7- Başkanlık desteği: Başkan (Trump), tarafların ateşkes anlaşmasına bağlı kalması konusunda ciddi ve ateşkes süresince müzakerelerin başarılı bir şekilde sonuçlanması halinde taraflar arasında bir anlaşmaya varılmasının, çatışmanın kalıcı olarak çözülmesine yol açacağı konusunda ısrarcıdır.

dfgthy
ABD Başkanı Donald Trump 3 Temmuz 2025 (AFP)

8- Filistinli mahkumların serbest bırakılması: İsrail, hayatta olan ve ölen İsrailli rehinelerin serbest bırakılması karşılığında ve yukarıdaki 2. maddeye göre, üzerinde mutabık kalınacak sayıda Filistinli mahkumun serbest bırakılmasını sağlayacaktır. Serbest bırakma işlemi, yukarıdaki 2. maddeye göre ve üzerinde anlaşmaya varılan bir mekanizma çerçevesinde, genel bir inceleme ve tören olmaksızın, rehinelerin serbest bırakılmasıyla eş zamanlı olarak gerçekleştirilecektir.

9- Rehineler ve tutukluların durumu: 10. günde Hamas, kalan tüm rehineler hakkında tam bilgi (hayatta olduklarına dair kanıt ve sağlık durumu raporu/ölüm belgesi) sunacaktır. Buna karşılık İsrail, 7 Ekim'den bu yana Gazze Şeridi'nden tutuklanan Filistinli mahkumlar ve İsrail'de bulunan Gazze Şeridi'nden ölenlerin sayısı hakkında tam bilgi verecektir. Hamas, ateşkes süresince rehinelerin sağlığı, bakımı ve güvenliğini garanti altına alacaktır.

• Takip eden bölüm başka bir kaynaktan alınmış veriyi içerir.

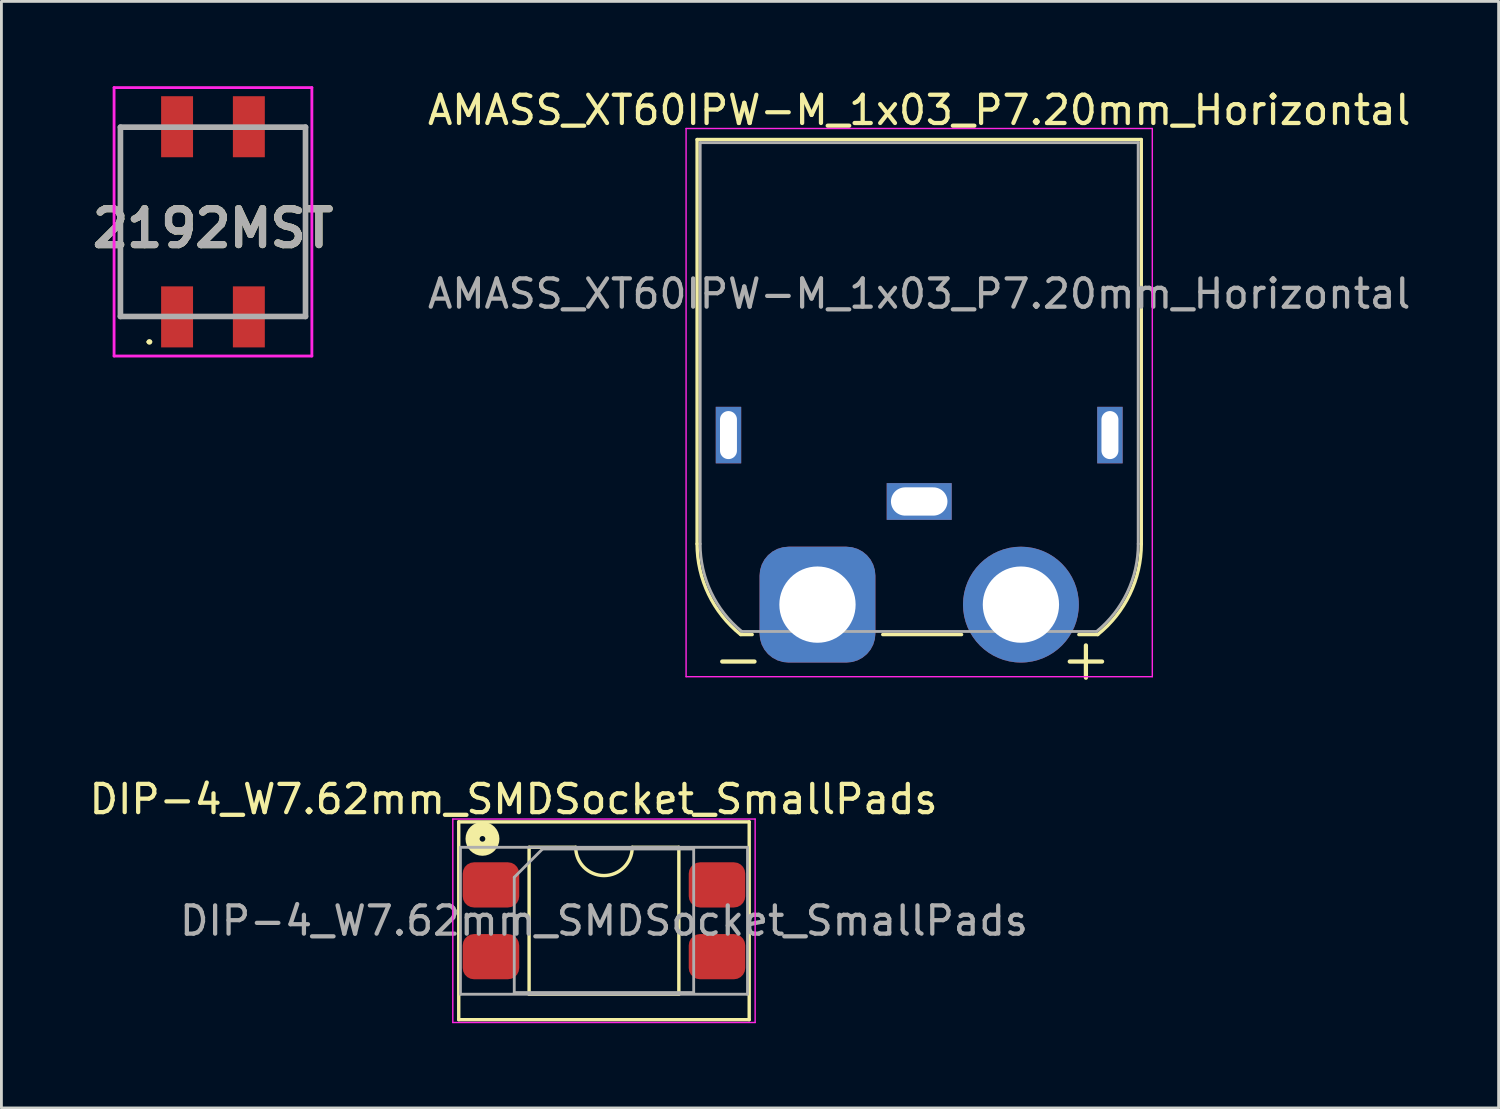
<source format=kicad_pcb>
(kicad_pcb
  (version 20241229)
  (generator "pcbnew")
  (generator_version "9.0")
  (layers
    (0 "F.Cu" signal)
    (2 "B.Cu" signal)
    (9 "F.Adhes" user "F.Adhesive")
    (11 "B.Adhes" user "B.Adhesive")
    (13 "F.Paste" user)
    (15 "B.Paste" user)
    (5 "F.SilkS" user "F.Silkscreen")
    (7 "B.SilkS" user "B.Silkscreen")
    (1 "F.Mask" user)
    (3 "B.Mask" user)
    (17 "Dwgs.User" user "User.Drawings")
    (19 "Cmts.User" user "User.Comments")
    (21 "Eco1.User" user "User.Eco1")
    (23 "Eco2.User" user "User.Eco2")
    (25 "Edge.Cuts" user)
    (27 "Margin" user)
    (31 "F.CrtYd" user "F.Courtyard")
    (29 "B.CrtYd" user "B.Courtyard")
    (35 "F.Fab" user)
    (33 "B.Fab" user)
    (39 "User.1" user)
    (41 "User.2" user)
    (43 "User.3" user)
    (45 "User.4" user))
  (footprint "2192MST"
    (layer "F.Cu")
    (at 4.487 4.8)
    (property "Reference" "2192MST" (at 0 0.232 0) (layer "F.SilkS") (effects (font (size 1.27 1.27) (thickness 0.254))))
    (attr smd)
    (fp_line (start -3.275 -3.365) (end -3.275 3.35) (stroke (width 0.1) (type solid)) (layer "F.SilkS"))
    (fp_line (start -3.275 3.35) (end -2.7 3.365) (stroke (width 0.1) (type solid)) (layer "F.SilkS"))
    (fp_line (start -2.7 -3.365) (end -3.275 -3.365) (stroke (width 0.1) (type solid)) (layer "F.SilkS"))
    (fp_line (start -2.3 4.25) (end -2.3 4.25) (stroke (width 0.1) (type solid)) (layer "F.SilkS"))
    (fp_line (start -2.2 4.25) (end -2.2 4.25) (stroke (width 0.1) (type solid)) (layer "F.SilkS"))
    (fp_line (start -0.5 -3.35) (end 0.5 -3.365) (stroke (width 0.1) (type solid)) (layer "F.SilkS"))
    (fp_line (start -0.5 3.365) (end 0.5 3.35) (stroke (width 0.1) (type solid)) (layer "F.SilkS"))
    (fp_line (start 2.7 -3.365) (end 3.275 -3.365) (stroke (width 0.1) (type solid)) (layer "F.SilkS"))
    (fp_line (start 3.275 -3.365) (end 3.275 3.365) (stroke (width 0.1) (type solid)) (layer "F.SilkS"))
    (fp_line (start 3.275 3.365) (end 2.7 3.35) (stroke (width 0.1) (type solid)) (layer "F.SilkS"))
    (fp_arc (start -2.3 4.25) (mid -2.25 4.2) (end -2.2 4.25) (stroke (width 0.1) (type solid)) (layer "F.SilkS"))
    (fp_arc (start -2.2 4.25) (mid -2.25 4.3) (end -2.3 4.25) (stroke (width 0.1) (type solid)) (layer "F.SilkS"))
    (fp_line (start -3.5 -4.75) (end 3.5 -4.75) (stroke (width 0.1) (type solid)) (layer "F.CrtYd"))
    (fp_line (start -3.5 4.75) (end -3.5 -4.75) (stroke (width 0.1) (type solid)) (layer "F.CrtYd"))
    (fp_line (start 3.5 -4.75) (end 3.5 4.75) (stroke (width 0.1) (type solid)) (layer "F.CrtYd"))
    (fp_line (start 3.5 4.75) (end -3.5 4.75) (stroke (width 0.1) (type solid)) (layer "F.CrtYd"))
    (fp_line (start -3.275 -3.35) (end 3.275 -3.35) (stroke (width 0.2) (type solid)) (layer "F.Fab"))
    (fp_line (start -3.275 3.35) (end -3.275 -3.35) (stroke (width 0.2) (type solid)) (layer "F.Fab"))
    (fp_line (start 3.275 -3.35) (end 3.275 3.35) (stroke (width 0.2) (type solid)) (layer "F.Fab"))
    (fp_line (start 3.275 3.35) (end -3.275 3.35) (stroke (width 0.2) (type solid)) (layer "F.Fab"))
    (fp_text user "${REFERENCE}" (at 0 0.232 0) (layer "F.Fab") (effects (font (size 1.27 1.27) (thickness 0.254))))
    (pad "1" smd rect (at -1.27 3.365) (size 1.13 2.16) (layers "F.Cu" "F.Mask" "F.Paste"))
    (pad "2" smd rect (at 1.27 3.365) (size 1.13 2.16) (layers "F.Cu" "F.Mask" "F.Paste"))
    (pad "3" smd rect (at 1.27 -3.365) (size 1.13 2.16) (layers "F.Cu" "F.Mask" "F.Paste"))
    (pad "4" smd rect (at -1.27 -3.365) (size 1.13 2.16) (layers "F.Cu" "F.Mask" "F.Paste")))
  (footprint "AMASS_XT60IPW-M_1x03_P7.20mm_Horizontal"
    (layer "F.Cu")
    (at 25.881 18.348)
    (property "Reference" "AMASS_XT60IPW-M_1x03_P7.20mm_Horizontal" (at 3.6 -17.5 0) (layer "F.SilkS") (effects (font (size 1 1) (thickness 0.15))))
    (attr through_hole)
    (fp_line (start -4.26 -16.46) (end -4.26 -2.15) (stroke (width 0.12) (type solid)) (layer "F.SilkS"))
    (fp_line (start -4.26 -16.46) (end 11.46 -16.46) (stroke (width 0.12) (type solid)) (layer "F.SilkS"))
    (fp_line (start -2.71 1.06) (end -2.31 1.06) (stroke (width 0.12) (type solid)) (layer "F.SilkS"))
    (fp_line (start 2.31 1.06) (end 5.1 1.06) (stroke (width 0.12) (type solid)) (layer "F.SilkS"))
    (fp_line (start 9.25 1.06) (end 9.92 1.06) (stroke (width 0.12) (type solid)) (layer "F.SilkS"))
    (fp_line (start 11.46 -16.46) (end 11.46 -2.15) (stroke (width 0.12) (type solid)) (layer "F.SilkS"))
    (fp_arc (start -2.718715 1.058395) (mid -3.854694 -0.370298) (end -4.26 -2.15) (stroke (width 0.12) (type solid)) (layer "F.SilkS"))
    (fp_arc (start 11.46 -2.15) (mid 11.05498 -0.370894) (end 9.919747 1.057569) (stroke (width 0.12) (type solid)) (layer "F.SilkS"))
    (fp_line (start -4.65 -16.85) (end -4.65 2.55) (stroke (width 0.05) (type solid)) (layer "F.CrtYd"))
    (fp_line (start -4.65 -16.85) (end 11.85 -16.85) (stroke (width 0.05) (type solid)) (layer "F.CrtYd"))
    (fp_line (start 11.85 -16.85) (end 11.85 2.55) (stroke (width 0.05) (type solid)) (layer "F.CrtYd"))
    (fp_line (start 11.85 2.55) (end -4.65 2.55) (stroke (width 0.05) (type solid)) (layer "F.CrtYd"))
    (fp_line (start -4.15 -16.35) (end -4.15 -2.15) (stroke (width 0.1) (type solid)) (layer "F.Fab"))
    (fp_line (start -4.15 -16.35) (end 11.35 -16.35) (stroke (width 0.1) (type solid)) (layer "F.Fab"))
    (fp_line (start -2.67 0.95) (end 9.88 0.95) (stroke (width 0.1) (type solid)) (layer "F.Fab"))
    (fp_line (start 11.35 -16.35) (end 11.35 -2.15) (stroke (width 0.1) (type solid)) (layer "F.Fab"))
    (fp_arc (start -2.678117 0.949778) (mid -3.763341 -0.434259) (end -4.15 -2.15) (stroke (width 0.1) (type solid)) (layer "F.Fab"))
    (fp_arc (start 11.35 -2.15) (mid 10.963341 -0.434259) (end 9.878117 0.949778) (stroke (width 0.1) (type solid)) (layer "F.Fab"))
    (fp_text user "+" (at 9.5 1.9 0) (layer "F.SilkS") (effects (font (size 1.5 1.5) (thickness 0.15))))
    (fp_text user "-" (at -2.8 1.9 0) (layer "F.SilkS") (effects (font (size 1.5 1.5) (thickness 0.15))))
    (fp_text user "${REFERENCE}" (at 3.6 -11 0) (layer "F.Fab") (effects (font (size 1 1) (thickness 0.15))))
    (pad "" thru_hole rect (at -3.15 -6) (size 0.9 2) (drill oval 0.6 1.7) (layers "*.Cu" "*.Mask"))
    (pad "" thru_hole rect (at 10.35 -6) (size 0.9 2) (drill oval 0.6 1.7) (layers "*.Cu" "*.Mask"))
    (pad "1" thru_hole roundrect (at 0 0) (size 4.1 4.1) (drill 2.7) (layers "*.Cu" "*.Mask") (roundrect_rratio 0.25))
    (pad "2" thru_hole circle (at 7.2 0) (size 4.1 4.1) (drill 2.7) (layers "*.Cu" "*.Mask"))
    (pad "3" thru_hole rect (at 3.6 -3.65) (size 2.3 1.3) (drill oval 2 1) (layers "*.Cu" "*.Mask")))
  (footprint "DIP-4_W7.62mm_SMDSocket_SmallPads"
    (layer "F.Cu")
    (at 18.325 29.537)
    (property "Reference" "DIP-4_W7.62mm_SMDSocket_SmallPads" (at -3.2 -4.3 0) (layer "F.SilkS") (effects (font (size 1 1) (thickness 0.15))))
    (attr smd)
    (fp_line (start -5.14 -3.5) (end -5.14 3.5) (stroke (width 0.12) (type solid)) (layer "F.SilkS"))
    (fp_line (start -5.14 3.5) (end 5.14 3.5) (stroke (width 0.12) (type solid)) (layer "F.SilkS"))
    (fp_line (start -2.65 -2.6) (end -2.65 2.6) (stroke (width 0.12) (type solid)) (layer "F.SilkS"))
    (fp_line (start -2.65 2.6) (end 2.65 2.6) (stroke (width 0.12) (type solid)) (layer "F.SilkS"))
    (fp_line (start -1 -2.6) (end -2.65 -2.6) (stroke (width 0.12) (type solid)) (layer "F.SilkS"))
    (fp_line (start 2.65 -2.6) (end 1 -2.6) (stroke (width 0.12) (type solid)) (layer "F.SilkS"))
    (fp_line (start 2.65 2.6) (end 2.65 -2.6) (stroke (width 0.12) (type solid)) (layer "F.SilkS"))
    (fp_line (start 5.14 -3.5) (end -5.14 -3.5) (stroke (width 0.12) (type solid)) (layer "F.SilkS"))
    (fp_line (start 5.14 3.5) (end 5.14 -3.5) (stroke (width 0.12) (type solid)) (layer "F.SilkS"))
    (fp_arc (start 1 -2.6) (mid 0 -1.6) (end -1 -2.6) (stroke (width 0.12) (type solid)) (layer "F.SilkS"))
    (fp_circle (center -4.3 -2.9) (end -4.2 -2.9) (stroke (width 0.5) (type solid)) (fill no) (layer "F.SilkS"))
    (fp_line (start -5.35 -3.6) (end -5.35 3.6) (stroke (width 0.05) (type solid)) (layer "F.CrtYd"))
    (fp_line (start -5.35 3.6) (end 5.35 3.6) (stroke (width 0.05) (type solid)) (layer "F.CrtYd"))
    (fp_line (start 5.35 -3.6) (end -5.35 -3.6) (stroke (width 0.05) (type solid)) (layer "F.CrtYd"))
    (fp_line (start 5.35 3.6) (end 5.35 -3.6) (stroke (width 0.05) (type solid)) (layer "F.CrtYd"))
    (fp_line (start -5.08 -2.6) (end -5.08 2.6) (stroke (width 0.1) (type solid)) (layer "F.Fab"))
    (fp_line (start -5.08 2.6) (end 5.08 2.6) (stroke (width 0.1) (type solid)) (layer "F.Fab"))
    (fp_line (start -3.175 -1.54) (end -2.175 -2.54) (stroke (width 0.1) (type solid)) (layer "F.Fab"))
    (fp_line (start -3.175 2.54) (end -3.175 -1.54) (stroke (width 0.1) (type solid)) (layer "F.Fab"))
    (fp_line (start -2.175 -2.54) (end 3.175 -2.54) (stroke (width 0.1) (type solid)) (layer "F.Fab"))
    (fp_line (start 3.175 -2.54) (end 3.175 2.54) (stroke (width 0.1) (type solid)) (layer "F.Fab"))
    (fp_line (start 3.175 2.54) (end -3.175 2.54) (stroke (width 0.1) (type solid)) (layer "F.Fab"))
    (fp_line (start 5.08 -2.6) (end -5.08 -2.6) (stroke (width 0.1) (type solid)) (layer "F.Fab"))
    (fp_line (start 5.08 2.6) (end 5.08 -2.6) (stroke (width 0.1) (type solid)) (layer "F.Fab"))
    (fp_text user "${REFERENCE}" (at 0 0 0) (layer "F.Fab") (effects (font (size 1 1) (thickness 0.15))))
    (pad "1" smd roundrect (at -4 -1.27) (size 2 1.6) (layers "F.Cu" "F.Mask" "F.Paste") (roundrect_rratio 0.25))
    (pad "2" smd roundrect (at -4 1.27) (size 2 1.6) (layers "F.Cu" "F.Mask" "F.Paste") (roundrect_rratio 0.25))
    (pad "3" smd roundrect (at 4 1.27) (size 2 1.6) (layers "F.Cu" "F.Mask" "F.Paste") (roundrect_rratio 0.25))
    (pad "4" smd roundrect (at 4 -1.27) (size 2 1.6) (layers "F.Cu" "F.Mask" "F.Paste") (roundrect_rratio 0.25)))
  (gr_rect
    (start -3 -3)
    (end 49.987 36.162)
    (stroke (width 0.1) (type default))
    (fill no)
    (layer "Edge.Cuts")))
</source>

10- Anlaşma üzerine kalan rehinelerin serbest bırakılması: Kalıcı ateşkes için gerekli düzenlemelerle ilgili müzakereler 60 gün içinde tamamlanmalıdır. Anlaşma sağlandığında, İsrail tarafından sunulan “58 kişilik liste”deki geri kalan İsrailli rehineler (hayatta olanlar ve ölenler) serbest bırakılacaktır. Söz konusu süre içinde ateşkesin kalıcı hale getirilmesi için gerekli düzenlemelere ilişkin müzakereler tamamlanamazsa, ateşkes aşağıdaki 11. maddeye göre uzatılabilir.

11- Garantörler: Aracılar-Garantörler (ABD, Mısır ve Katar), ateşkesin 60 gün süreyle devam etmesini ve ateşkesin kalıcı hale getirilmesi için gerekli düzenlemeler konusunda ciddi görüşmelerin yapılmasını sağlayacaklardır. Aracılar, gerekirse bu çerçevede kararlaştırılan prosedürlere göre ciddi müzakerelerin ek bir süre boyunca devam etmesini garanti ederler.

12- Temsilcinin başkanlığı: Özel temsilci Büyükelçi Steve Wiggoff bölgeye gelerek anlaşmayı tamamlayacak ve müzakerelere başkanlık edecektir.

13- Başkan Trump: Başkan Trump ateşkes anlaşmasını şahsen açıklayacak. ABD ve Başkan Trump, nihai bir anlaşmaya varılana kadar iyi niyetle müzakerelerin devam etmesini sağlamak için çalışmaya kararlıdır.

* Bu metin 4 Temmuz'da yayınlanmış ve 7 Temmuz 2025 Pazartesi sabahı güncellenmiştir.